• _Bacaan_:
====
Dalam salah satu bukunya, G. Van Schie menulis bahwa
umat manusia dibayangkannya sebagai hutan rimba yang berisikan pohon-pohon
besar dan kecil. Atau sebagai rumpun bambu. Setiap pohon atau batang
mengartikan salah satu aliran keagamaan. Ada aliran besar dan kecil. Setiap pohon atau batang mempunyai
identitas, ciri, serta sifatnya sendiri.
Menariknya
adalah bahwa semua pohon itu berakar dalam tanah yang sama, mengisap air serta
zat makanan yang sama, menghirup napas yang sama, dan hidup dari sinar surya
yang sama.
Pernyataan-pernyataan
itu sebenarnya menyiratkan bahwa agama dihidupi dan diinspirasi oleh sumber
yang sama yakni Sang Pencipta, Yang Mahakuasa, Tuhan atau apapun sebutannya
sesuai dengan tradisi iman yang ada di dunia ini. Yang disebut sama,
sebutan-Nya yang berbeda.
K.H. Amin Budi Harjono pernah
mengatakan, dalam membuat abstraksi tentang Tuhan, seringkali manusia terjebak
pada aspek bahasa dan itu selanjutnya menjadi pertentangan. Padahal, substansi
yang dibahas adalah sama. ”Substansinya adalah Dia yang sama, yang kita jadikan
cahaya di hati kita,” katanya.
====
(Data yang tercantum dalam kumpulan data)

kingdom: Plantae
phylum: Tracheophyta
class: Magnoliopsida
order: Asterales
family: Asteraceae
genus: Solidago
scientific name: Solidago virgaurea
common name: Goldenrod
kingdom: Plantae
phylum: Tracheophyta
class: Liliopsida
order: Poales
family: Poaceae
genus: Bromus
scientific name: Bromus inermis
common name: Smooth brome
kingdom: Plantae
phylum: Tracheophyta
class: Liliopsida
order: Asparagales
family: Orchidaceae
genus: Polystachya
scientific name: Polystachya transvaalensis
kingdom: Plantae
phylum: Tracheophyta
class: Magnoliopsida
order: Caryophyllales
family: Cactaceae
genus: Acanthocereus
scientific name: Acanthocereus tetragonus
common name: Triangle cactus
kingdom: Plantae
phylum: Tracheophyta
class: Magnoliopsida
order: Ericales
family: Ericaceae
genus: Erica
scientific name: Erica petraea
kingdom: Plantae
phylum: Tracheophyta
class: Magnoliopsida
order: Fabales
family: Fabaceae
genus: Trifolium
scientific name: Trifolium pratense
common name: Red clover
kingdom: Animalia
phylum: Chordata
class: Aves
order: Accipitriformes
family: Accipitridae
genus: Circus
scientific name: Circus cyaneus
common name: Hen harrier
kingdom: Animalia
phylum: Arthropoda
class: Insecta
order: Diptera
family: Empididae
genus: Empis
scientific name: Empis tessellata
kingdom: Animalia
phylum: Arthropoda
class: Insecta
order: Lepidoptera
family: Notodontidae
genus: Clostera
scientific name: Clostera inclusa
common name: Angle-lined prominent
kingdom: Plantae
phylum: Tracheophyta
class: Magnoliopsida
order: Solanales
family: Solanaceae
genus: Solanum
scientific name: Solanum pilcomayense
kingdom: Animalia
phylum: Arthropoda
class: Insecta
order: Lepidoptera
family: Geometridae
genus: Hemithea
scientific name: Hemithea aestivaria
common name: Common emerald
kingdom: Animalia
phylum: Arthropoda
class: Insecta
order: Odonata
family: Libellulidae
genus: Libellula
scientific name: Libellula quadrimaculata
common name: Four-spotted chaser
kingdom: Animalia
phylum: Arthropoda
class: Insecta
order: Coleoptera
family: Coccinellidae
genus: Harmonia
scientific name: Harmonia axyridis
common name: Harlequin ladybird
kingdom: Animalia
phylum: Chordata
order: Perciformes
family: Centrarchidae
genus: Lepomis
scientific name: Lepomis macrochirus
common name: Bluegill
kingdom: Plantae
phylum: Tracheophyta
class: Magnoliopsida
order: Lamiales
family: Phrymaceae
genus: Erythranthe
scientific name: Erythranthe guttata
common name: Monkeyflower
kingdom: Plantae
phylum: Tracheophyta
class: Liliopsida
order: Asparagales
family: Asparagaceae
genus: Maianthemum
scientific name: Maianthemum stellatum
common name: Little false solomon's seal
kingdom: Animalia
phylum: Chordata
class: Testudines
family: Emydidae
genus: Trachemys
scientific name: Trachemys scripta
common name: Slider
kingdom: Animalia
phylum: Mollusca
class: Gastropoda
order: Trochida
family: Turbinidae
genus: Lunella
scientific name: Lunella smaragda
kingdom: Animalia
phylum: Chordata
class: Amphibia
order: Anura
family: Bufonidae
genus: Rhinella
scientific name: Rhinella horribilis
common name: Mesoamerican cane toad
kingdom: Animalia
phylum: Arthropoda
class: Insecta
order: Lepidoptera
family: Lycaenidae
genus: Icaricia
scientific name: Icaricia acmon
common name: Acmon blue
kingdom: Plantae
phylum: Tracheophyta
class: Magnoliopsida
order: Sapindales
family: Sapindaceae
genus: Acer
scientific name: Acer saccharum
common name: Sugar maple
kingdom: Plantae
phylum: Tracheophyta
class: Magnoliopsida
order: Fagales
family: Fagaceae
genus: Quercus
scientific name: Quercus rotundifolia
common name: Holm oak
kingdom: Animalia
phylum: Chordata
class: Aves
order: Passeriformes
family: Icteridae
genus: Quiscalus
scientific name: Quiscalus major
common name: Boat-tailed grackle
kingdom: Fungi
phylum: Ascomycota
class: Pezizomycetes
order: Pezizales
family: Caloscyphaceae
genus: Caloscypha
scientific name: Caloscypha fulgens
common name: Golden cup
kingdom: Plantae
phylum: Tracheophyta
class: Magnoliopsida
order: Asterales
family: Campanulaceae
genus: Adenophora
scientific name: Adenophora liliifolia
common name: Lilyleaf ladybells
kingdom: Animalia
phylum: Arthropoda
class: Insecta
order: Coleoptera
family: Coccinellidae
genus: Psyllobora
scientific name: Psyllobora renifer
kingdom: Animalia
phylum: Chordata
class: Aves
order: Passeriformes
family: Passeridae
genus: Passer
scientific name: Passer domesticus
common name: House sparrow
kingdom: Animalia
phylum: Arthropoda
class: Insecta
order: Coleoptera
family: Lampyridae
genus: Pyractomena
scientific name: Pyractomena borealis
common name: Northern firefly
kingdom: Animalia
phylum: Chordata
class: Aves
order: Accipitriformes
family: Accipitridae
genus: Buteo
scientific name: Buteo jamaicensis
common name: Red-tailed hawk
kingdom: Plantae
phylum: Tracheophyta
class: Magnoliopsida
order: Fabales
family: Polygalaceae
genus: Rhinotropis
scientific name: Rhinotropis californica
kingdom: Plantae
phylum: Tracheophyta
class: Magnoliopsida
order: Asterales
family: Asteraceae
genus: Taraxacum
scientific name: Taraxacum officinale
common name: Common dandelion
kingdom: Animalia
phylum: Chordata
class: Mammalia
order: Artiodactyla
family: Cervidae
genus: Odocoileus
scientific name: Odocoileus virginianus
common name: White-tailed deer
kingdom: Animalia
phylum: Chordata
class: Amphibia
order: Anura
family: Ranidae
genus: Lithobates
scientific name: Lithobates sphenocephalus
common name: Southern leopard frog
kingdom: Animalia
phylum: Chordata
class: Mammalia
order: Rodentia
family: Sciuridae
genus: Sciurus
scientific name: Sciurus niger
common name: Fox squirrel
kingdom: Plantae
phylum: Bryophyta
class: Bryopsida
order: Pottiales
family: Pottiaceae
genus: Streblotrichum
====
• _Tugas Kerja_: Salin kembali bagian bacaan tentang sumber yang sama bagi semua agama, mulai dari kata-kata "Pernyataan-pernyataan" dan berhenti setelah "sebutan-Nya yang berbeda.". Ganti "Sang Pencipta" dengan "Sang Khalik".

• _Jawaban Tertulis_:
Pernyataan-pernyataan
itu sebenarnya menyiratkan bahwa agama dihidupi dan diinspirasi oleh sumber
yang sama yakni Sang Khalik, Yang Mahakuasa, Tuhan atau apapun sebutannya
sesuai dengan tradisi iman yang ada di dunia ini. Yang disebut sama,
sebutan-Nya yang berbeda.